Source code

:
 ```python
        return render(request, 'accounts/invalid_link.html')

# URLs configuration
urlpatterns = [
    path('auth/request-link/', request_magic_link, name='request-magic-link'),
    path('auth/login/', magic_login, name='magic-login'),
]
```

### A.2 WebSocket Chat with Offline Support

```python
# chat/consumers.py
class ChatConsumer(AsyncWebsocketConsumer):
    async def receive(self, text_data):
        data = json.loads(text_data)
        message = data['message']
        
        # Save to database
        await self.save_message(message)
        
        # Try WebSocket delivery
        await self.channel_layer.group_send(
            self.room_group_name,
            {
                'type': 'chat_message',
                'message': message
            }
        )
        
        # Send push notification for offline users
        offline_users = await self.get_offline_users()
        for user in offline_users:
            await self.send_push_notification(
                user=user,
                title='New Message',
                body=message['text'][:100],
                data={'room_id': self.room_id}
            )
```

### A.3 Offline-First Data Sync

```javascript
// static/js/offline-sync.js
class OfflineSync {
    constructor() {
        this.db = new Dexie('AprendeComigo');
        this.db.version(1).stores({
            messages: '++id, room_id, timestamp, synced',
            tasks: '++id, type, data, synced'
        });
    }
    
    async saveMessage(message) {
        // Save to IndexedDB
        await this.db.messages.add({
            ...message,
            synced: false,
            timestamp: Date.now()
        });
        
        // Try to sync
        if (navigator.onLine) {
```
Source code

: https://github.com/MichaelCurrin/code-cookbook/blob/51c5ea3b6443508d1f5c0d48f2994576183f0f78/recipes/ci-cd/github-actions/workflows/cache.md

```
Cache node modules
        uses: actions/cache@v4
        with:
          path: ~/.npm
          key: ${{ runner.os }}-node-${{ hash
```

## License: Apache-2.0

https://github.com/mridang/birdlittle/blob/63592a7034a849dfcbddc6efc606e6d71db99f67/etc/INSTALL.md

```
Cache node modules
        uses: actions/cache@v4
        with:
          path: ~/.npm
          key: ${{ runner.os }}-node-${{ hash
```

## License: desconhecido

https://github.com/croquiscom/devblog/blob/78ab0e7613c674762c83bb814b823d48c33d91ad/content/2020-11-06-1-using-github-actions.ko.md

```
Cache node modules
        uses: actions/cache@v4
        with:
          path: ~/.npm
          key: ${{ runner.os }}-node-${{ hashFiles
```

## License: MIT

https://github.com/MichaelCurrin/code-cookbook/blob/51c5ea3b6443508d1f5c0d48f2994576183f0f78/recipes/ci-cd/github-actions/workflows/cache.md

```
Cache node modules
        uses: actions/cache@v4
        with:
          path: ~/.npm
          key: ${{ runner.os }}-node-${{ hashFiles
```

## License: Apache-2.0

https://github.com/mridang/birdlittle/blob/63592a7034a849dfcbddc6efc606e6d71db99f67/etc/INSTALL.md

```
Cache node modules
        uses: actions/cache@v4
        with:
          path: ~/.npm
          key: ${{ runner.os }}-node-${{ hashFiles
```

* * * *

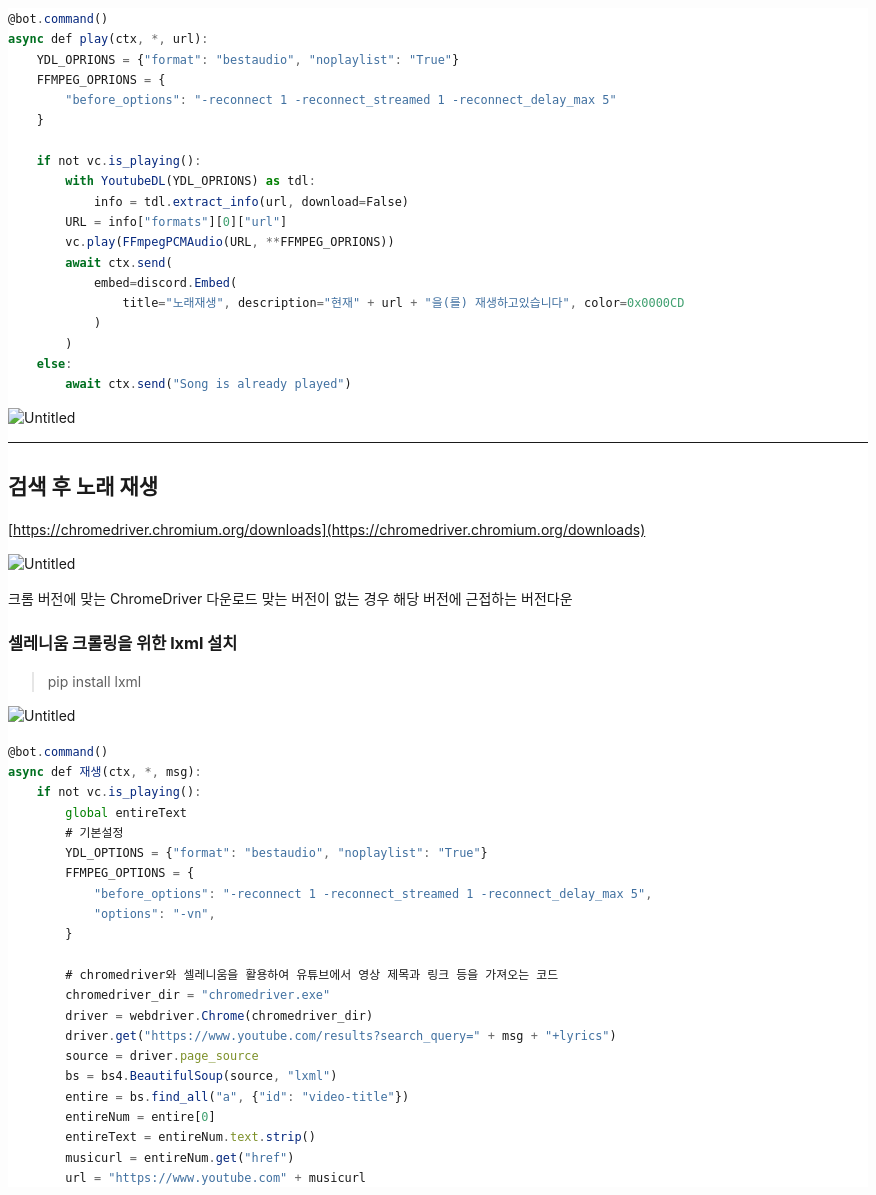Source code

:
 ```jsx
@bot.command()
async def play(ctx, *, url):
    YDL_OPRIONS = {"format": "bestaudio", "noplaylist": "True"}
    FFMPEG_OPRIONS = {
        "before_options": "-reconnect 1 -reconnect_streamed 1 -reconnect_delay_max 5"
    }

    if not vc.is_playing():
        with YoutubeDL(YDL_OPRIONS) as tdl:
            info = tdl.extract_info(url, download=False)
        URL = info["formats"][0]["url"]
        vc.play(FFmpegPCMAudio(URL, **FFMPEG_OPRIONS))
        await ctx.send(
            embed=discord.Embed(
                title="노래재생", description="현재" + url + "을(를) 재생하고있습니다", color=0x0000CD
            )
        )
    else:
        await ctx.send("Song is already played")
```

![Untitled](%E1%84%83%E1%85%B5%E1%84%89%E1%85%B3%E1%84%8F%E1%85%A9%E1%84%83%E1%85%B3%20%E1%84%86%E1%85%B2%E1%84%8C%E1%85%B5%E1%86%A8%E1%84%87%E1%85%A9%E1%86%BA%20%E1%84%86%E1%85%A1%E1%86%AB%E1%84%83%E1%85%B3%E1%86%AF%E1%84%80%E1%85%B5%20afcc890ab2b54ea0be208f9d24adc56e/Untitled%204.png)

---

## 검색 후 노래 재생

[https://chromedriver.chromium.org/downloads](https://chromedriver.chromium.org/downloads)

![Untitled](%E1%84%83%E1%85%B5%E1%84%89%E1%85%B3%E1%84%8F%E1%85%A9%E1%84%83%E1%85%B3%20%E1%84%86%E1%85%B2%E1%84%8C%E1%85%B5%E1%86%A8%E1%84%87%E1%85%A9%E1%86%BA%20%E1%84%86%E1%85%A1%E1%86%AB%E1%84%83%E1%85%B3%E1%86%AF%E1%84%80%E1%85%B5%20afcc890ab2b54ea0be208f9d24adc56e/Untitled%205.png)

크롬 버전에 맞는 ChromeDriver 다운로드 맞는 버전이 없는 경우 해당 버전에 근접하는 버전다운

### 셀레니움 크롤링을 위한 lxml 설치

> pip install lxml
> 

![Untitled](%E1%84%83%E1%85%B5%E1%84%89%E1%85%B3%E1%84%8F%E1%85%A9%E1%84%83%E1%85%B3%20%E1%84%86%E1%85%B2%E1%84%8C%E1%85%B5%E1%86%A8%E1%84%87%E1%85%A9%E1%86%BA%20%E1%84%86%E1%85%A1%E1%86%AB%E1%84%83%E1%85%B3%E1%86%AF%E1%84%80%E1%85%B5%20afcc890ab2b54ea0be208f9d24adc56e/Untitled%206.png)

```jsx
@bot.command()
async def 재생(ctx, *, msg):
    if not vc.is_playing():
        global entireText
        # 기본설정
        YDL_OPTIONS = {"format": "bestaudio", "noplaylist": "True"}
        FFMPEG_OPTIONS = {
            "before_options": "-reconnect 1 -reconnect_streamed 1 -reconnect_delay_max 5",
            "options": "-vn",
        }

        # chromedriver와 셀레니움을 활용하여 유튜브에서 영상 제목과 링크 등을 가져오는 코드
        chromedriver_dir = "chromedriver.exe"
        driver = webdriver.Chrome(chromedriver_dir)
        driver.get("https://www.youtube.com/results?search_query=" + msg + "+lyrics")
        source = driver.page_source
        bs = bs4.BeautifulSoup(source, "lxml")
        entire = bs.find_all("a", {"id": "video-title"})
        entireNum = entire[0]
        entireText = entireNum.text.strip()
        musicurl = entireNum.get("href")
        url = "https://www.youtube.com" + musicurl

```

* * * *

▶ [Exercise] Looking at the listing above, count every line in which the string "synced" appears, and give only that count.

▶ [Response to the task] 3